Test with Minimal Configuration
Strip your request down to the absolute minimum that should work:
hljs python# Minimal working request
payload = {
"contents": [{"parts": [{"text": "Generate an image of a red apple"}]}],
"generationConfig": {"responseModalities": ["IMAGE"]}
}
If this works but your full configuration doesn't, add parameters back one at a time to identify the problem.
Compare SDK vs REST
If using an SDK, try the same request via direct REST API. SDKs sometimes have bugs or version-specific issues that a direct HTTP request avoids.
Check Regional Availability
Some image generation features may not be available in all regions. If you're outside the US, try routing through a US-based endpoint or check Google's documentation for regional restrictions.

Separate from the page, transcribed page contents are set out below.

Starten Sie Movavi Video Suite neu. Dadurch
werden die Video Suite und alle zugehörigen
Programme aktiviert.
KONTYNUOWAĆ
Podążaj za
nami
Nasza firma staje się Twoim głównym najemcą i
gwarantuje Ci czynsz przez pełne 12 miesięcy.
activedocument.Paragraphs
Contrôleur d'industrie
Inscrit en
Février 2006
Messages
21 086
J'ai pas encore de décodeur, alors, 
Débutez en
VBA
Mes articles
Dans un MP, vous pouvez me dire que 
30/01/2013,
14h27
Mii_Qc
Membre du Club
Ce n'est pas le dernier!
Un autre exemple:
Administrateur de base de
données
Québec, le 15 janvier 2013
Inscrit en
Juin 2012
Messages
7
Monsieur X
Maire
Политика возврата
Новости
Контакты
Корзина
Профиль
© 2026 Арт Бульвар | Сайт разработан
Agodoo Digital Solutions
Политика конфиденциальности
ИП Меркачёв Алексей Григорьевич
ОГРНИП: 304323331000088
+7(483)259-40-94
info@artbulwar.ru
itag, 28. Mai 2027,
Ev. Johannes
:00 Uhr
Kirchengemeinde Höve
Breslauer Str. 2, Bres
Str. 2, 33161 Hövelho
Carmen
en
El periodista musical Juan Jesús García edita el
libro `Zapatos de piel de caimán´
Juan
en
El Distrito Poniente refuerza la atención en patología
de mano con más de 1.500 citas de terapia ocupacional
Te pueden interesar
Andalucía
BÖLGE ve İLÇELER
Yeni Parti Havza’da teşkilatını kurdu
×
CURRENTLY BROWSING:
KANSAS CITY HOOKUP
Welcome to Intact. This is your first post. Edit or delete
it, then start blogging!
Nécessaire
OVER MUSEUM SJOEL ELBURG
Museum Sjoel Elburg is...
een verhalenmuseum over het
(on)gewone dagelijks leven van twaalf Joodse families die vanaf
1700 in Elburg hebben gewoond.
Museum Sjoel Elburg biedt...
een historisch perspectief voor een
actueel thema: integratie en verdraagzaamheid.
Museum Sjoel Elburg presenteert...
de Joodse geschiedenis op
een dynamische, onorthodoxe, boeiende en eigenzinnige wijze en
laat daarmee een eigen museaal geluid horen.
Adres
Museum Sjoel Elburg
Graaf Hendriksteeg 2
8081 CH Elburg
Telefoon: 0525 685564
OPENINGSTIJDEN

Frequently Asked Questions
Why does setting responseModalities to IMAGE sometimes still return text?
Nano Banana Pro uses a "thinking" process internally. In some cases, the model may return its reasoning as text before or alongside the image. If you're only getting text, the most likely cause is still incorrect configuration—but if you're getting text with an image, that's expected behavior for certain prompts.
Can I force the model to never return any text?
Setting responseModalities: ["IMAGE"] (without "TEXT") should theoretically return only images. However, the model may still include brief text in some scenarios. For truly text-free output, parse the response and only save the inlineData parts.
Why does my request work locally but fail in production?
Common causes include:
- Environment variable issues (API key not properly set)
- Network restrictions or firewall rules
- Different library versions between environments
- Region-based restrictions (some features limited to US)
Is there a way to validate my request before sending?
Use Google's AI Studio to test prompts interactively. If it works there but not in your code, the issue is in your implementation, not the prompt or model.
How long should I set the timeout for image generation?
Image generation takes significantly longer than text generation. Set timeout to at least 120-180 seconds for standard images, longer for 4K resolution.
Conclusion
The "text instead of image" issue with Nano Banana Pro almost always comes down to one of three things: missing responseModalities configuration, incorrect parameter values, or improper response parsing. By setting responseModalities: ["IMAGE"] (or ["TEXT", "IMAGE"] for mixed output) and correctly parsing the inlineData field from the response, you should resolve the issue.
For developers who want to avoid configuration complexity entirely, third-party APIs like laozhang.ai provide a simpler interface with OpenAI-compatible SDK patterns—letting you focus on your application logic rather than debugging API configurations.
The key takeaway: always verify your generationConfig includes the correct responseModalities setting, use the current model name (gemini-3-pro-image-preview), and parse responses by iterating through parts rather than assuming a specific structure. With these fundamentals in place, Nano Banana Pro becomes a reliable image generation tool.